## Stored data entries
/---

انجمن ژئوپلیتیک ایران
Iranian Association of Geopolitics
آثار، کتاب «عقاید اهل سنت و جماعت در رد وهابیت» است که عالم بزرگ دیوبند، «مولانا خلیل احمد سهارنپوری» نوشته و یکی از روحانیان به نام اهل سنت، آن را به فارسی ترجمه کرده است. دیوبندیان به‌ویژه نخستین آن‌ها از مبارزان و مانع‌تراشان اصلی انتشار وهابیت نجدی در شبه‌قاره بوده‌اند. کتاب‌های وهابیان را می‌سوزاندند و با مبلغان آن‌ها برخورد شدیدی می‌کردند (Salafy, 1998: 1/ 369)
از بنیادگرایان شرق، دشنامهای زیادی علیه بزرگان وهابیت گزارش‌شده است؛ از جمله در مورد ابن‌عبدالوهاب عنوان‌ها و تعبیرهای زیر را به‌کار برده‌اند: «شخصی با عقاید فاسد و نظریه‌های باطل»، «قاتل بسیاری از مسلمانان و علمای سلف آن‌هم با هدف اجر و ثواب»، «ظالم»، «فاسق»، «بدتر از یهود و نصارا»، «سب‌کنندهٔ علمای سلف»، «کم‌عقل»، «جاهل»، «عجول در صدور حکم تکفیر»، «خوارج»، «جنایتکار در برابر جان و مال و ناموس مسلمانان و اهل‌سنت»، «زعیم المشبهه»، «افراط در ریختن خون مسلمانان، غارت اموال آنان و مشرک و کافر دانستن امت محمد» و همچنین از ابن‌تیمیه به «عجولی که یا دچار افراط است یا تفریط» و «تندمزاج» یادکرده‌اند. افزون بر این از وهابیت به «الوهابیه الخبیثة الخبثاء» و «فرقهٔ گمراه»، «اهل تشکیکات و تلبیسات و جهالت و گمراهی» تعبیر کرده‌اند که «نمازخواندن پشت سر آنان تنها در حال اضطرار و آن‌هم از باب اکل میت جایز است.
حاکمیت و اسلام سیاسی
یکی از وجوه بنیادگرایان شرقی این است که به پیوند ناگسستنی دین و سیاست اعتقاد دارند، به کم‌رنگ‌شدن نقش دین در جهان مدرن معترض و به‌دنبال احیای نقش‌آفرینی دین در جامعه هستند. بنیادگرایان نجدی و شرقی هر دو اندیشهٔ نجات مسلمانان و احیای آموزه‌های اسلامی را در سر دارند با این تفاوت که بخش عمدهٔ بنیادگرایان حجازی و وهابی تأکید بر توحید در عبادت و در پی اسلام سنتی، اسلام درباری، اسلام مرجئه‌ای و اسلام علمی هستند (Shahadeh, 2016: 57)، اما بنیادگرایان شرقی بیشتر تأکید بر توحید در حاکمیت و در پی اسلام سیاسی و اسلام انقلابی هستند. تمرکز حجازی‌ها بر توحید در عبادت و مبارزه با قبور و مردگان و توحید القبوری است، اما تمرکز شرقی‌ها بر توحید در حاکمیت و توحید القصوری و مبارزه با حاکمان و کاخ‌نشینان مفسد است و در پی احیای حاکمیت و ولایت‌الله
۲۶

\---
/---

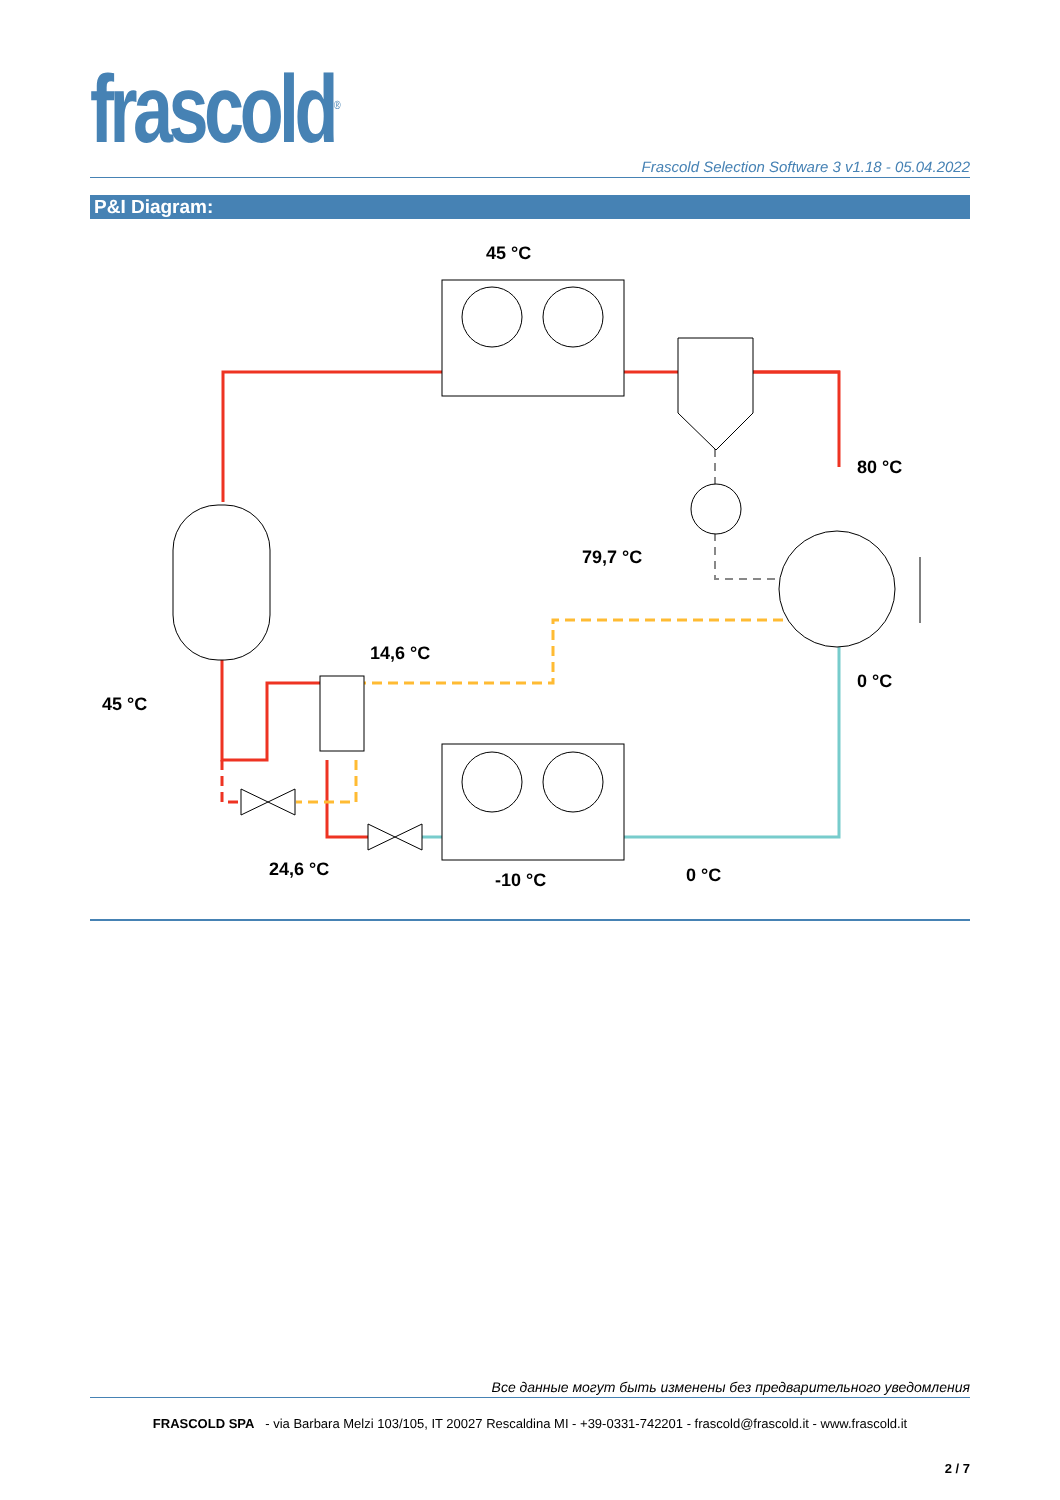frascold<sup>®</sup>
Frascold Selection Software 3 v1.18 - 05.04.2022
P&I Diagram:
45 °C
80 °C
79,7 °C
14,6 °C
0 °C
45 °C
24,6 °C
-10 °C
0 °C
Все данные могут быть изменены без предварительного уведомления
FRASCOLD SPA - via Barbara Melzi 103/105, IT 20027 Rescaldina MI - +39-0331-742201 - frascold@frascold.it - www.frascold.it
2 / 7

\---

## Task description
What you return must be an exact retyping of the lines above starting at the line with "انجمن ژئوپلیتیک ایران" and ending at the line with "1998: 1/ 369)", and nothing besides.

## Written solution
انجمن ژئوپلیتیک ایران
Iranian Association of Geopolitics
آثار، کتاب «عقاید اهل سنت و جماعت در رد وهابیت» است که عالم بزرگ دیوبند، «مولانا خلیل احمد سهارنپوری» نوشته و یکی از روحانیان به نام اهل سنت، آن را به فارسی ترجمه کرده است. دیوبندیان به‌ویژه نخستین آن‌ها از مبارزان و مانع‌تراشان اصلی انتشار وهابیت نجدی در شبه‌قاره بوده‌اند. کتاب‌های وهابیان را می‌سوزاندند و با مبلغان آن‌ها برخورد شدیدی می‌کردند (Salafy, 1998: 1/ 369)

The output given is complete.